In March, for the third time in three years, the World Trade Organization (WTO) ruled against the United States in a gambling dispute with the nation of Antigua. A three-judge panel found that the recently enacted Unlawful Internet Gambling Enforcement Act runs afoul of global trade agreements because it exempts state lotteries, horse racing, and other domestic gambling interests while targeting offshore Internet gambling operations.
Antigua is home to many Web-based gambling companies that once did business with U.S. customers. If, as expected, the U.S. ignores the WTO ruling, international trade law permits Antigua to retaliate for the damage the law does to its economy. But a small country like Antigua doesn't have many retaliatory options. Any trade sanction or tariff on U.S. goods would hurt Antiguans far more than it would hurt American companies.

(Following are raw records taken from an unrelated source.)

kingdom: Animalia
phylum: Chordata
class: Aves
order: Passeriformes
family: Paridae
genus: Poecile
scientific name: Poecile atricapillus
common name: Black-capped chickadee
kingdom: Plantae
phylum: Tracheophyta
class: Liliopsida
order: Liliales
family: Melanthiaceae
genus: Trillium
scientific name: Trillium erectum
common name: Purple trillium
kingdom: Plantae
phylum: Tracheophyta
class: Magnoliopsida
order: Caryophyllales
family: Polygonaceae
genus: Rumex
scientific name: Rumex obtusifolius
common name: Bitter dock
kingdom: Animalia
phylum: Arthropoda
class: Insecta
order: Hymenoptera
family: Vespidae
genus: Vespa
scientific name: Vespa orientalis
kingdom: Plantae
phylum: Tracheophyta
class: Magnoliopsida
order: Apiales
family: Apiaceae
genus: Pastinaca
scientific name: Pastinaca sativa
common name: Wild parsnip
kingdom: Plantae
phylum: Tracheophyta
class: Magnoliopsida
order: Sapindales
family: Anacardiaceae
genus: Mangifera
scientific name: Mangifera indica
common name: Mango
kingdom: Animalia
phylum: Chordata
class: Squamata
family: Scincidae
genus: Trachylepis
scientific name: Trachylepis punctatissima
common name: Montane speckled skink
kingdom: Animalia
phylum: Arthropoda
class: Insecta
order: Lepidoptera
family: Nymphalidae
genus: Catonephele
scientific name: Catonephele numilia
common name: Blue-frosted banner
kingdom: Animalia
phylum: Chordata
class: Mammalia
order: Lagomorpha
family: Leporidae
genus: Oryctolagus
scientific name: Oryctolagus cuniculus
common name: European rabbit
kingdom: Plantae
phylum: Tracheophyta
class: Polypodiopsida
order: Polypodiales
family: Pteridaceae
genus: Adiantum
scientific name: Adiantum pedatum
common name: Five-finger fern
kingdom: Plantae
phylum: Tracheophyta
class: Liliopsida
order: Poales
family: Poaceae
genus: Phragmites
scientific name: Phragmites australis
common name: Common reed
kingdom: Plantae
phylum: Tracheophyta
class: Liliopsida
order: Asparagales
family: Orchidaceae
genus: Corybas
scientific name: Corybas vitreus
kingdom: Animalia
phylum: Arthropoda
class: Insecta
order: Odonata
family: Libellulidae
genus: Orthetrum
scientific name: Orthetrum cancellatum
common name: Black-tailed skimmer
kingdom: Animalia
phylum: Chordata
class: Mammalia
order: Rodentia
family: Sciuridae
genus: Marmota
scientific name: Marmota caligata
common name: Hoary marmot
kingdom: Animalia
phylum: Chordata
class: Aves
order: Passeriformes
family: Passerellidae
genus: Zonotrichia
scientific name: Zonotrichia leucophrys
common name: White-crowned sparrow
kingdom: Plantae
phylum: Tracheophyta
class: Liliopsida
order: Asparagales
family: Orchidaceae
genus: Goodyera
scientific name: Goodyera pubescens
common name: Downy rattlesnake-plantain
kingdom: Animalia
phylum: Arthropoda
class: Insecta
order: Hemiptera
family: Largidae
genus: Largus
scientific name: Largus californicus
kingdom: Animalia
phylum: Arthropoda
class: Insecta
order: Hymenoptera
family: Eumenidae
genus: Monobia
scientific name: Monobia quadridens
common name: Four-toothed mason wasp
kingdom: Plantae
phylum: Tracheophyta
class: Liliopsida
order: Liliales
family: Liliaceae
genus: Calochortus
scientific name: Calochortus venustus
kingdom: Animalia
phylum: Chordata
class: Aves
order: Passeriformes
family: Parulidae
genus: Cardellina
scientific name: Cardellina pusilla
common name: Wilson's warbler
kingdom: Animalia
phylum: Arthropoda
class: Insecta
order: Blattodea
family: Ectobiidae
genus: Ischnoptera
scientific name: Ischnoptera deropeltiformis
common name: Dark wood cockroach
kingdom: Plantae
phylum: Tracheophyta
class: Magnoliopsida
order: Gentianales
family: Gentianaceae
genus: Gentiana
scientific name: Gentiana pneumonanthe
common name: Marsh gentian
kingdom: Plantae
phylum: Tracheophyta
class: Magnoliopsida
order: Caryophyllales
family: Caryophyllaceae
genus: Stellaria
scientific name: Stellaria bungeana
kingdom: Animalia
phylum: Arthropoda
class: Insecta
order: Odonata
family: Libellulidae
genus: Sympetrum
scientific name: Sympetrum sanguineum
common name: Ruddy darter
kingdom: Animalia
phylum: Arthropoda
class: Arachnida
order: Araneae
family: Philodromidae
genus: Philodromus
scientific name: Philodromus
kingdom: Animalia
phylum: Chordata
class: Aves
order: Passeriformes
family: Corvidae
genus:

One possibility: Antiguan authorities say they may retaliate by ignoring U.S. copyright law, transforming the country into a haven for film, music, and software pirates. Antiguans could distribute U.S. intellectual property all over the world via Web servers based in their country. Stateside, such a move would create political upheaval, pitting the enormously powerful entertainment industry against the nanny-state interests that pushed the gambling law through both houses of Congress with overwhelming majorities.
The WTO would need to approve the idea, but the organization has authorized copyright-oriented reprisals before. The most recent ruling's strong wording suggests growing resentment of U.S. intransigence on the issue. In the last six months, the federal government has arrested several executives of overseas gambling operations, despite the fact that their companies were based in, and the executives were citizens of, countries where online gambling is legal.